Render the stretch of the listing from the line containing "La perdita permanente" through the line containing "Partito Nazionalsocialista Tedesco", both included, as a JSON list of strings with one string per line and blank lines omitted.
==== Records shown ====
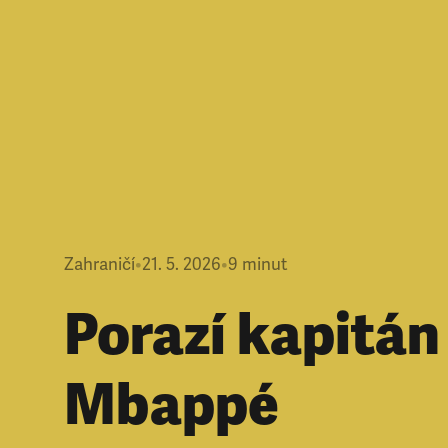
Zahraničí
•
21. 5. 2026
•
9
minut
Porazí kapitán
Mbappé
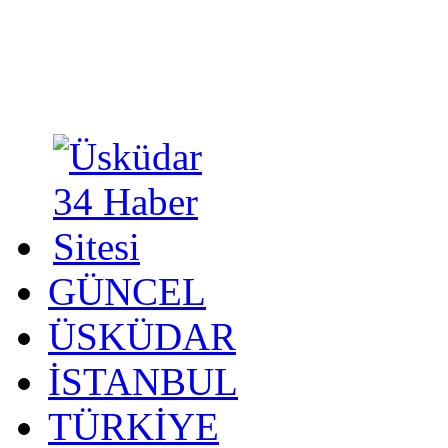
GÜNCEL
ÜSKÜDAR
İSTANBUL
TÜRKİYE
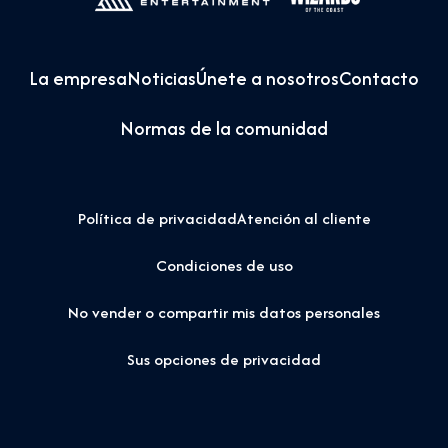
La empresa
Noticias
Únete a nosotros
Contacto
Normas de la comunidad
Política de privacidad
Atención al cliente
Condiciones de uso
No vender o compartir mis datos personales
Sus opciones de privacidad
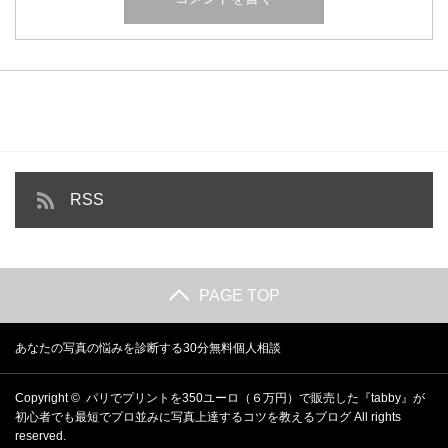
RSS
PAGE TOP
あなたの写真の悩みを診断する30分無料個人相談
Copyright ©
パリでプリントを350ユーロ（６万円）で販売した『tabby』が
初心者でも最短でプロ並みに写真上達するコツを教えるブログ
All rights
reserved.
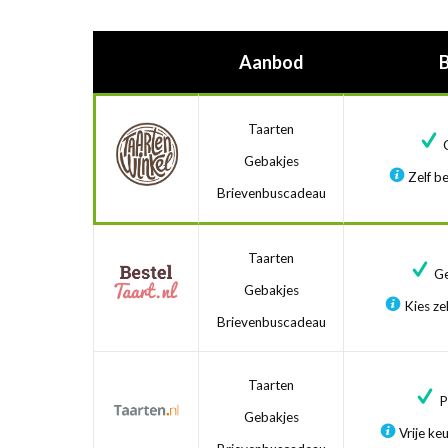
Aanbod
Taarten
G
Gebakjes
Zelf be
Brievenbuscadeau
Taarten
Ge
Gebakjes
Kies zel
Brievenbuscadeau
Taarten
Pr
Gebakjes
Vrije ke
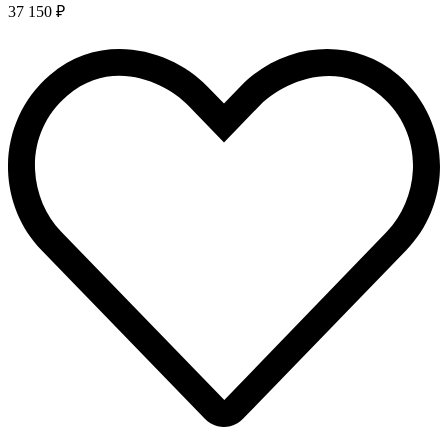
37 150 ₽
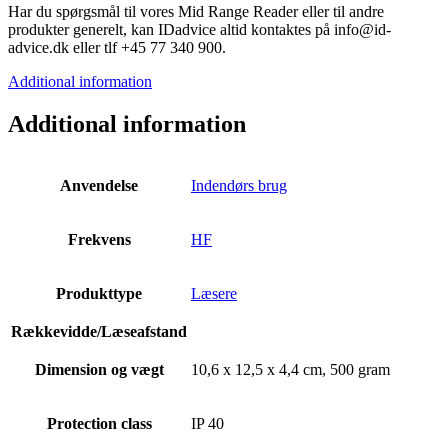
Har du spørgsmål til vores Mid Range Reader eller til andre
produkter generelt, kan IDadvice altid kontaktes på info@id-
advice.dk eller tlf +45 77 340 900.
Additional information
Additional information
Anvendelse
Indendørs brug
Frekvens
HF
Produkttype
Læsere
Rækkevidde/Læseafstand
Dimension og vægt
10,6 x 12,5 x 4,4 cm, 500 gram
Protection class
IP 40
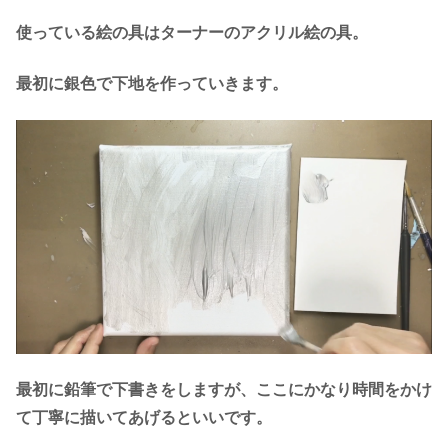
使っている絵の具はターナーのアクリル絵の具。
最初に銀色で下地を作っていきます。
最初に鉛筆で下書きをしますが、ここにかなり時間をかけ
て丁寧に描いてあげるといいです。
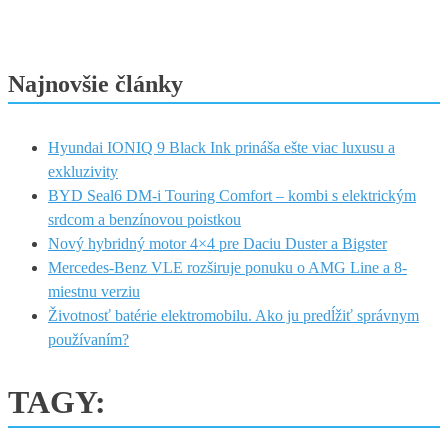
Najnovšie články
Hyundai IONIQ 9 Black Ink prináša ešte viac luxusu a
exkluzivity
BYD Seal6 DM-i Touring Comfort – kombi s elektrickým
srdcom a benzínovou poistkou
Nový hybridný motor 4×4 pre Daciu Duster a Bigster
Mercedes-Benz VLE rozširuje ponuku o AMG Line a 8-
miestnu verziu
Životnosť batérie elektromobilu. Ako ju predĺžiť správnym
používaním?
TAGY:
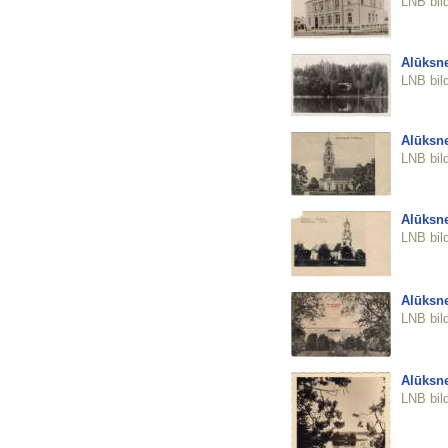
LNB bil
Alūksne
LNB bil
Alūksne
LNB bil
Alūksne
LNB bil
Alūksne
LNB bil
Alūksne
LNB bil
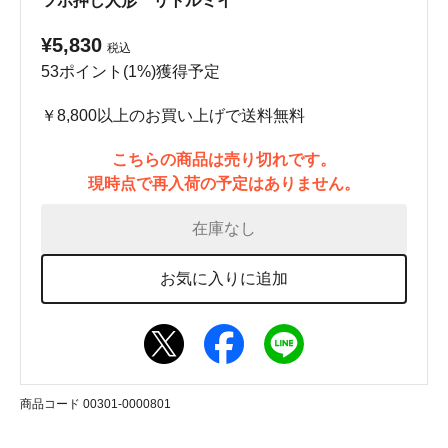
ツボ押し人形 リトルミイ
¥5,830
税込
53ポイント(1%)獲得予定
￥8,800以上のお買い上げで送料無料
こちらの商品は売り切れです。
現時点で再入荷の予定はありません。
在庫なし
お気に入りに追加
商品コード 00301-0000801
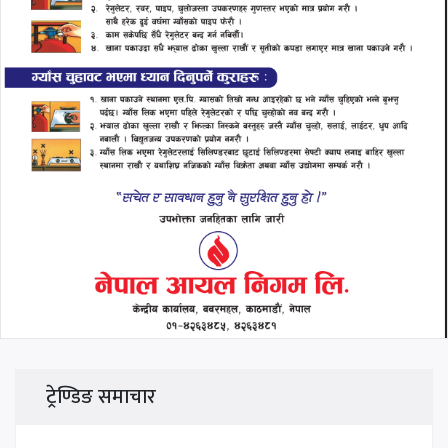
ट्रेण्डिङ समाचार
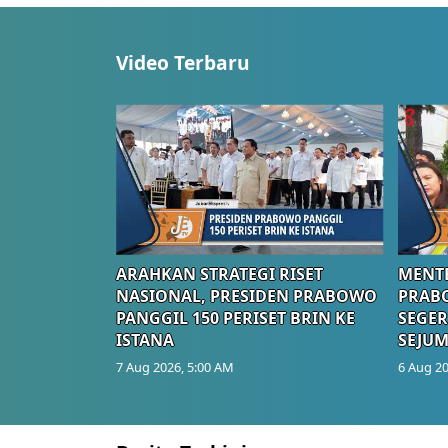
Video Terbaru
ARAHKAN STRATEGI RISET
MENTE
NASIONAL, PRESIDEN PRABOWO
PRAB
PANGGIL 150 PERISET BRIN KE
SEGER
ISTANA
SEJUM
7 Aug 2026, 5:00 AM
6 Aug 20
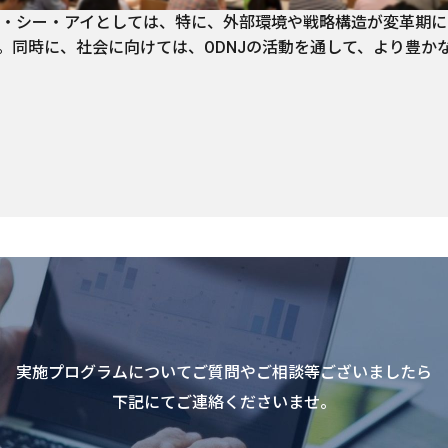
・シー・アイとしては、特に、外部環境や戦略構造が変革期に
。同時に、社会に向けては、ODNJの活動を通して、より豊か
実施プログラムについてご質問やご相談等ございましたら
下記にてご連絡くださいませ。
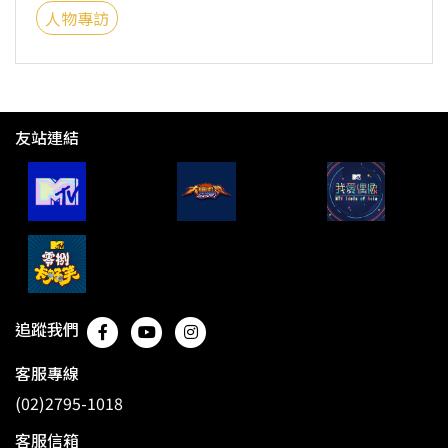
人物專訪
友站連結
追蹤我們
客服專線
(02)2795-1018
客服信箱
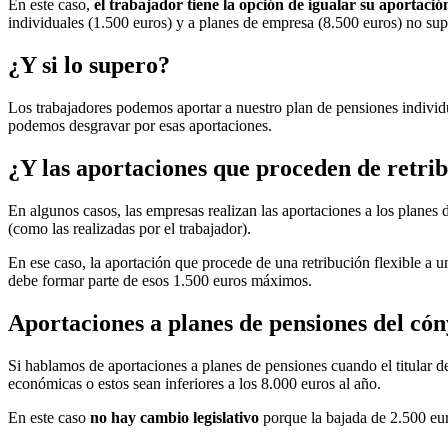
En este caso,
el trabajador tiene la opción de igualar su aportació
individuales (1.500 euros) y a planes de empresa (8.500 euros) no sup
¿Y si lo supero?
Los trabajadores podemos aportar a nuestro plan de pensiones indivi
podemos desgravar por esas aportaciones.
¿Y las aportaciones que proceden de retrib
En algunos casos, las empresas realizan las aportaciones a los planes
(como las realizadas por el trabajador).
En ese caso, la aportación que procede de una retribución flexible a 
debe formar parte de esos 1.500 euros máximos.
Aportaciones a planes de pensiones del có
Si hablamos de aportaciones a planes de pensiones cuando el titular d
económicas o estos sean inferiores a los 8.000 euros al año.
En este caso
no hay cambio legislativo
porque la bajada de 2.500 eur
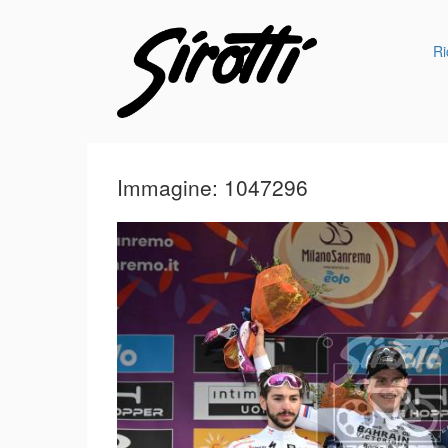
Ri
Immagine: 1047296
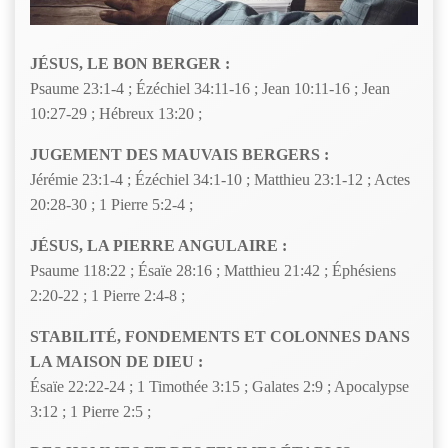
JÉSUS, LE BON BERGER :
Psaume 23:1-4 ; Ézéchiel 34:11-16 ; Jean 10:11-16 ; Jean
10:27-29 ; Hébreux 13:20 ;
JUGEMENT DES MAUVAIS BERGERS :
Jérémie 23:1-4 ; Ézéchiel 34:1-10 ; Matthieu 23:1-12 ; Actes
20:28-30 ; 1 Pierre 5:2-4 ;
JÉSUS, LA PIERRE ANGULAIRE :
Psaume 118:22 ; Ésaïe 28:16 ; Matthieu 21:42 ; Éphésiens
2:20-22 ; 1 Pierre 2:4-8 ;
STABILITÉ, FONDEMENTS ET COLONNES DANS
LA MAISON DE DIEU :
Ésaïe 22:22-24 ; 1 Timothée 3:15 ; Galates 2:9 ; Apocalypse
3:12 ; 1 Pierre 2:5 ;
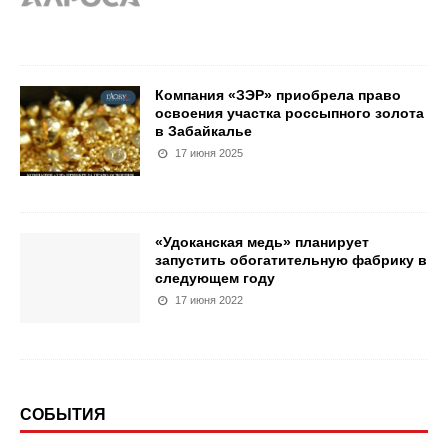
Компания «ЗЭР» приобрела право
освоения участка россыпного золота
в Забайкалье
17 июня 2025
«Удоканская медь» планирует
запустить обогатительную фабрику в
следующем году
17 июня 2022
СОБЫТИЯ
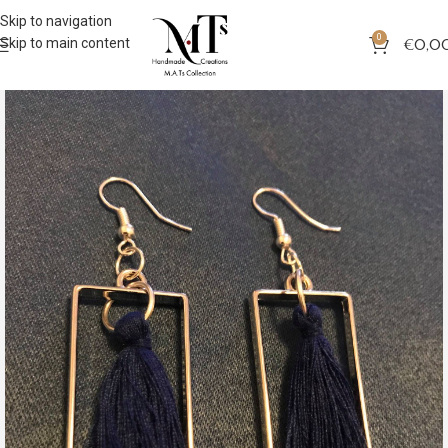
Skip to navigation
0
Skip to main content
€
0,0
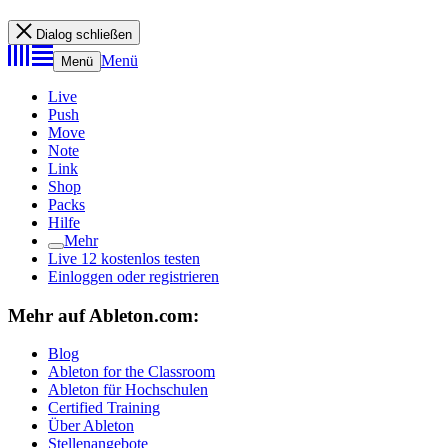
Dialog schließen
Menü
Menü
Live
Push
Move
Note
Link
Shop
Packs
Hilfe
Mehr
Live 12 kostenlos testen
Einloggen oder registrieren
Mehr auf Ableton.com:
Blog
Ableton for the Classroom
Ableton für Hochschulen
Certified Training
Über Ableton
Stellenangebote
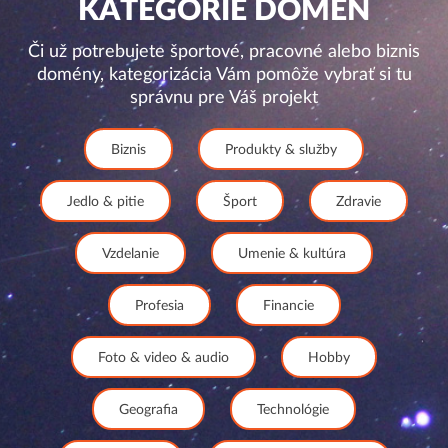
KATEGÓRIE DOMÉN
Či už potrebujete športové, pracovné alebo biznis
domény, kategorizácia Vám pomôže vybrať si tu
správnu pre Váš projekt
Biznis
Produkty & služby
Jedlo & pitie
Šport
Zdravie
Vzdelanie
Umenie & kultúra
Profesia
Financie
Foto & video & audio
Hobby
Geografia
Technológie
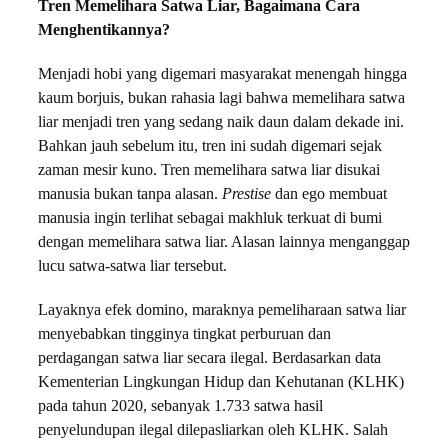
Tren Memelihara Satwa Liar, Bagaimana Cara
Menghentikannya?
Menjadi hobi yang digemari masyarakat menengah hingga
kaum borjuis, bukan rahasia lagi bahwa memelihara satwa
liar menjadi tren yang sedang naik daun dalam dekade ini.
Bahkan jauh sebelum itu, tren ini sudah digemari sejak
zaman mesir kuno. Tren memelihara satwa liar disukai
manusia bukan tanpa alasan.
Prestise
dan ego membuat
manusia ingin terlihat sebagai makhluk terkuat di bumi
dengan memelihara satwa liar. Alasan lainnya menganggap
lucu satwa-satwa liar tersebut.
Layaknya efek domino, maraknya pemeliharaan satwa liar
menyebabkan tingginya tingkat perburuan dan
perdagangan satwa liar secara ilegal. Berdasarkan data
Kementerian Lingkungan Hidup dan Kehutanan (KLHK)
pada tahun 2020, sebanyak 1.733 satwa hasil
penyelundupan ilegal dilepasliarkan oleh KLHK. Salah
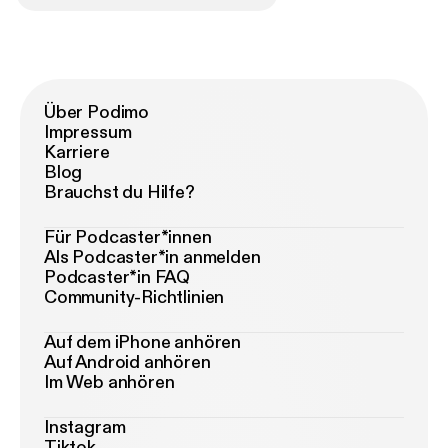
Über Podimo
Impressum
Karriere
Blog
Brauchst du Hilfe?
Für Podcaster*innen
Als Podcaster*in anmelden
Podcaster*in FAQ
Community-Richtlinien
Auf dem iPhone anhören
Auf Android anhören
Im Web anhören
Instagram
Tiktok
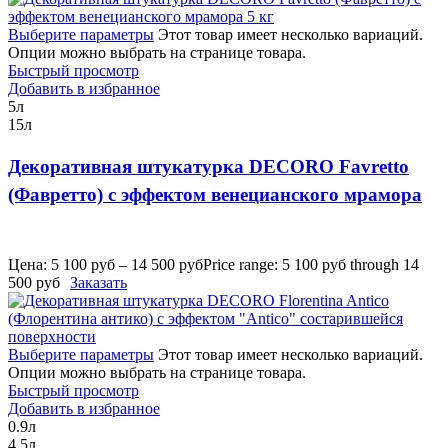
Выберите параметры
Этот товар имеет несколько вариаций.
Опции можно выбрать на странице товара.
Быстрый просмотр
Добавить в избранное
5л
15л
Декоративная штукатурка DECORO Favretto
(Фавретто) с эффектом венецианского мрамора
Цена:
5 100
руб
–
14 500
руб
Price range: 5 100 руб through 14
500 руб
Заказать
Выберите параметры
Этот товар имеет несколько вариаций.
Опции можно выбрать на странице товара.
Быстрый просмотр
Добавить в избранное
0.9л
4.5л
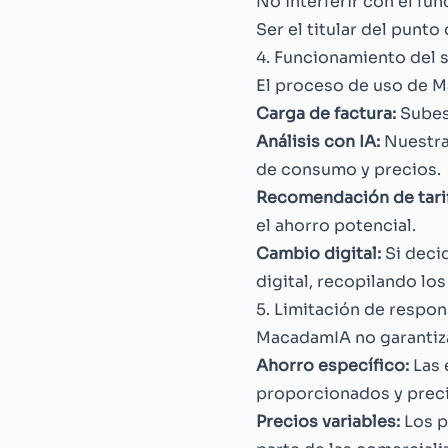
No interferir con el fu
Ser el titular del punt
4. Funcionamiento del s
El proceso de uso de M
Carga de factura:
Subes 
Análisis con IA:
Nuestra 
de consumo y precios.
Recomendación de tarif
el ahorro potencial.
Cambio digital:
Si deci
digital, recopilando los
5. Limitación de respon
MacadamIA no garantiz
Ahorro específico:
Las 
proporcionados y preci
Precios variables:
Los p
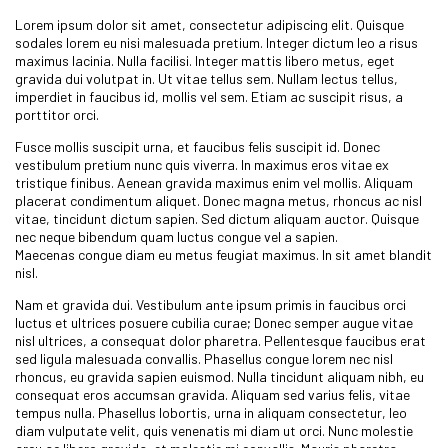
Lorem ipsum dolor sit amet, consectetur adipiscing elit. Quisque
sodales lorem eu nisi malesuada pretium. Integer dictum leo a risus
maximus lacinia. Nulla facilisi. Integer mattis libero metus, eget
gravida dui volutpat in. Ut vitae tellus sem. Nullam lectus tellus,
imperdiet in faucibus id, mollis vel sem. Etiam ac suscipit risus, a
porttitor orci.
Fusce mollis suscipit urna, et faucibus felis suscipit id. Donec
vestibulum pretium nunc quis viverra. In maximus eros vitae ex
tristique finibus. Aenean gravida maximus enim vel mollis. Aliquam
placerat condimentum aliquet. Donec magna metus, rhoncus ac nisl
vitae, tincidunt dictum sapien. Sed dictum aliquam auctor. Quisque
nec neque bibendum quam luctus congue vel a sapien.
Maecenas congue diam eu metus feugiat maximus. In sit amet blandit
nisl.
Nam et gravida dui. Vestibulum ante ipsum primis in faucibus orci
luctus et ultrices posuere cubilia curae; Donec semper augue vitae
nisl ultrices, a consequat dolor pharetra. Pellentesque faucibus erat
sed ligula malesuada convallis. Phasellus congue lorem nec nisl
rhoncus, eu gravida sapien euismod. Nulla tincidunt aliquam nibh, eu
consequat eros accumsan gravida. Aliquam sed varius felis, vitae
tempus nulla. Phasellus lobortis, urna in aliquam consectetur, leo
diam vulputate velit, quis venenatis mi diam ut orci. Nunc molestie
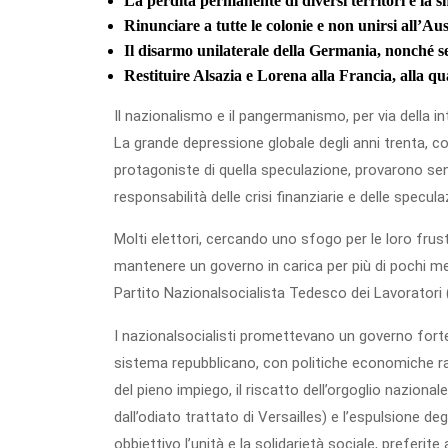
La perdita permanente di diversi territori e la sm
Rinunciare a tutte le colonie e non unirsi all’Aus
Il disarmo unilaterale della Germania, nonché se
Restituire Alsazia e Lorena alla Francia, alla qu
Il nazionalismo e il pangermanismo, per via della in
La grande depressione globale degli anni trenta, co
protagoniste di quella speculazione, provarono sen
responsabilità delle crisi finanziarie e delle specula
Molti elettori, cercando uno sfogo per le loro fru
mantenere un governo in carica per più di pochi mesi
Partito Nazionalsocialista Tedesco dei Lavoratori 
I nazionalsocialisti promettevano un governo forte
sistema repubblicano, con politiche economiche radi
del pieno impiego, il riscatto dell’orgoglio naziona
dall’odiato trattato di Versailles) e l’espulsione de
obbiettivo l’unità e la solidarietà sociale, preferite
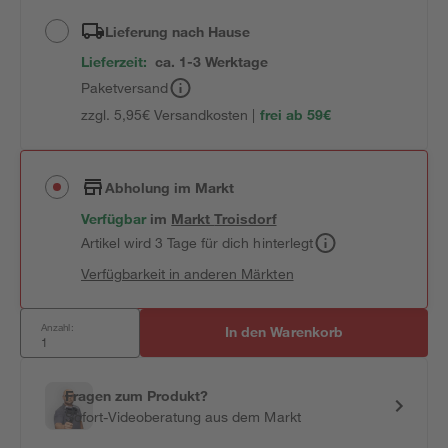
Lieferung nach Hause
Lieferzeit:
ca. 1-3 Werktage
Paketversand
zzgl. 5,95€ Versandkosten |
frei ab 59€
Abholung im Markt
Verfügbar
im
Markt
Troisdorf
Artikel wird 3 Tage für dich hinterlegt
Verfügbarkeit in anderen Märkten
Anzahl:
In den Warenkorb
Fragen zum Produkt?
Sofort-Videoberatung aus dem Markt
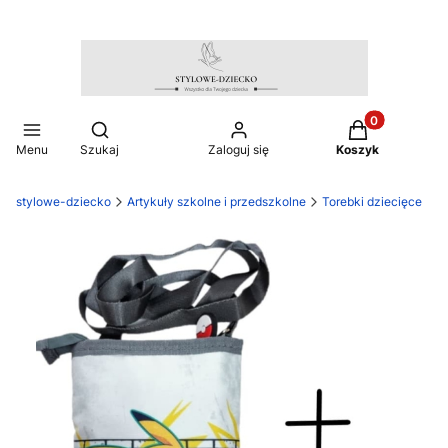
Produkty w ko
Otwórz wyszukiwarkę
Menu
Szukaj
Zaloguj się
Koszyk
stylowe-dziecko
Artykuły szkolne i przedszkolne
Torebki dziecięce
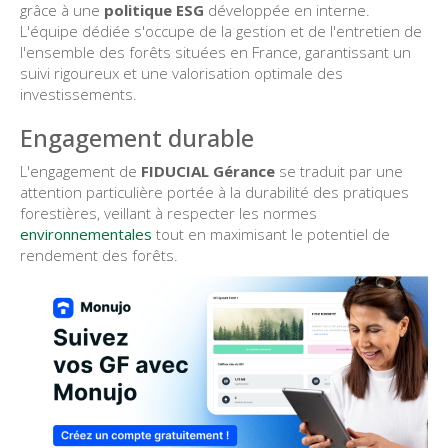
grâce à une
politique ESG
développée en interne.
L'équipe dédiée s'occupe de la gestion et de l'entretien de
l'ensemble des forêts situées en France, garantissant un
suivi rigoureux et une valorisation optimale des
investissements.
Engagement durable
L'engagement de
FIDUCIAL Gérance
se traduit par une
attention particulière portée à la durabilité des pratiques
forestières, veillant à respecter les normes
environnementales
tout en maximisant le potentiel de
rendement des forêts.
====
> Exercise output
[
  "La perdita permanente di diversi territori e la sm",
  "Rinunciare a tutte le colonie e non unirsi all’Aus",
  "Il disarmo unilaterale della Germania, nonché se",
  "Restituire Alsazia e Lorena alla Francia, alla qu",
  "Il nazionalismo e il pangermanismo, per via della in",
  "La grande depressione globale degli anni trenta, co",
  "protagoniste di quella speculazione, provarono sen",
  "responsabilità delle crisi finanziarie e delle specula",
  "Molti elettori, cercando uno sfogo per le loro fru",
  "mantenere un governo in carica per più di pochi mesi",
  "Partito Nazionalsocialista Tedesco dei Lavoratori "
]